### Data extract ###
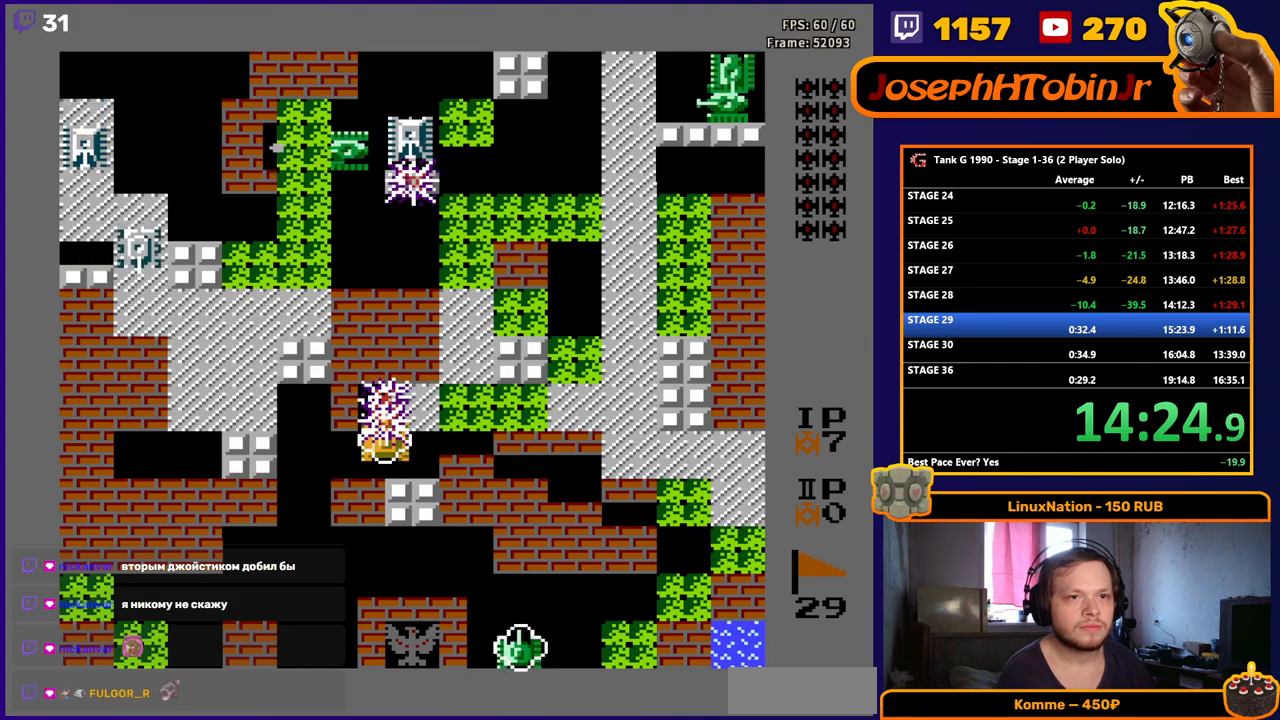
{"buttons": ["B", "DPAD_UP"], "events": []}
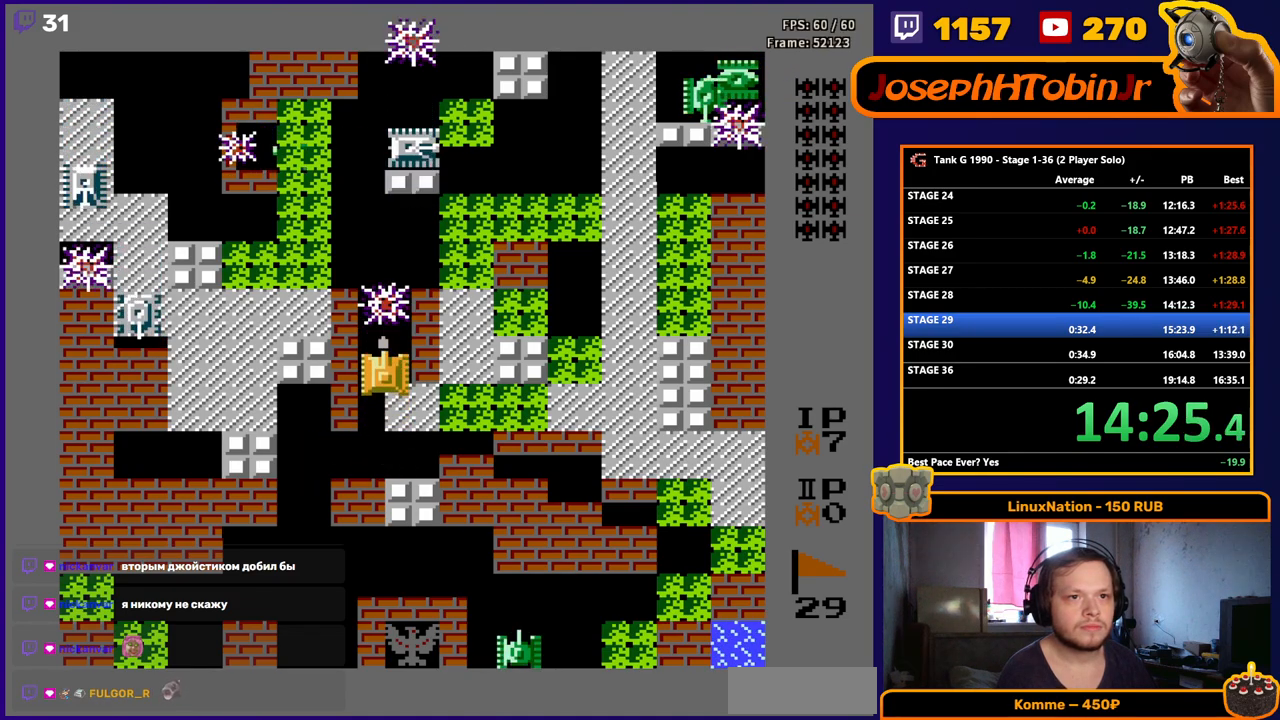
{"buttons": ["DPAD_UP"], "events": [[33, "DPAD_UP", "up"], [383, "DPAD_UP", "down"], [400, "B", "up"]]}
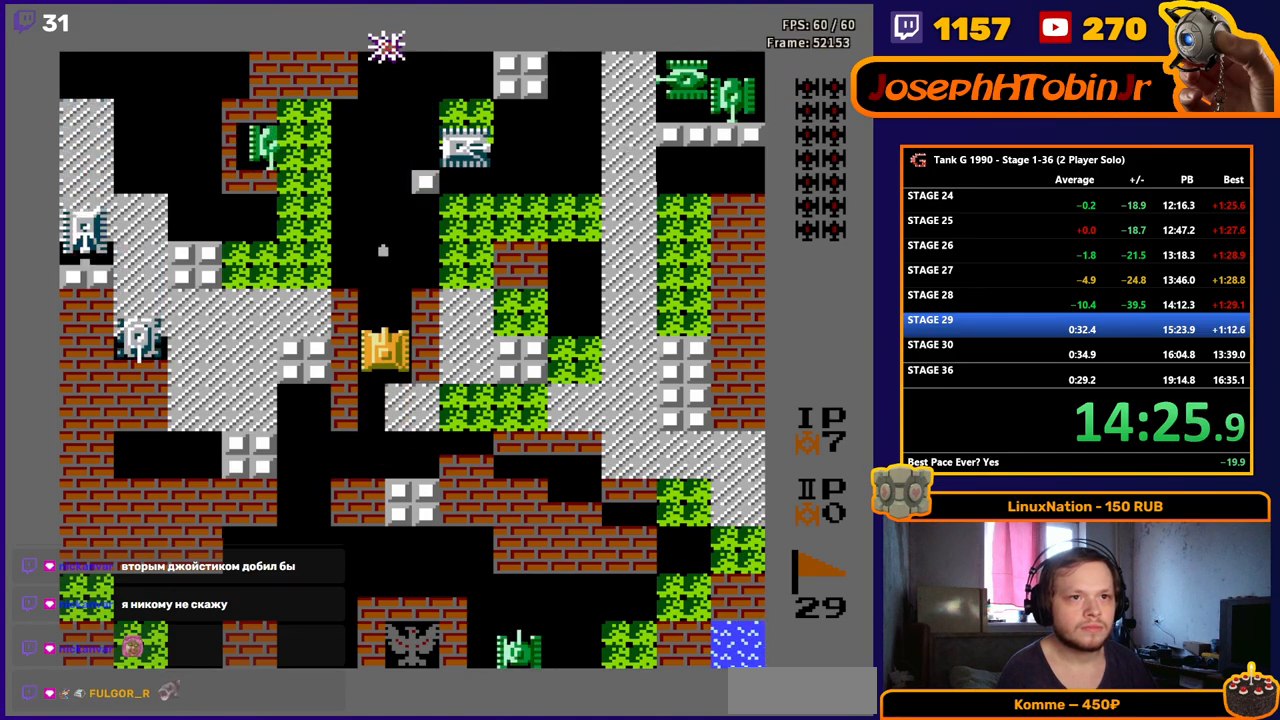
{"buttons": ["B"], "events": [[233, "DPAD_LEFT", "down"], [233, "DPAD_UP", "up"], [267, "B", "down"], [350, "DPAD_LEFT", "up"]]}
###
Assignment:
Reproduce the data exactly, please, and omit its pictures.

Answer box:
{"buttons": ["B", "DPAD_UP"], "events": []}
{"buttons": ["DPAD_UP"], "events": [[33, "DPAD_UP", "up"], [383, "DPAD_UP", "down"], [400, "B", "up"]]}
{"buttons": ["B"], "events": [[233, "DPAD_LEFT", "down"], [233, "DPAD_UP", "up"], [267, "B", "down"], [350, "DPAD_LEFT", "up"]]}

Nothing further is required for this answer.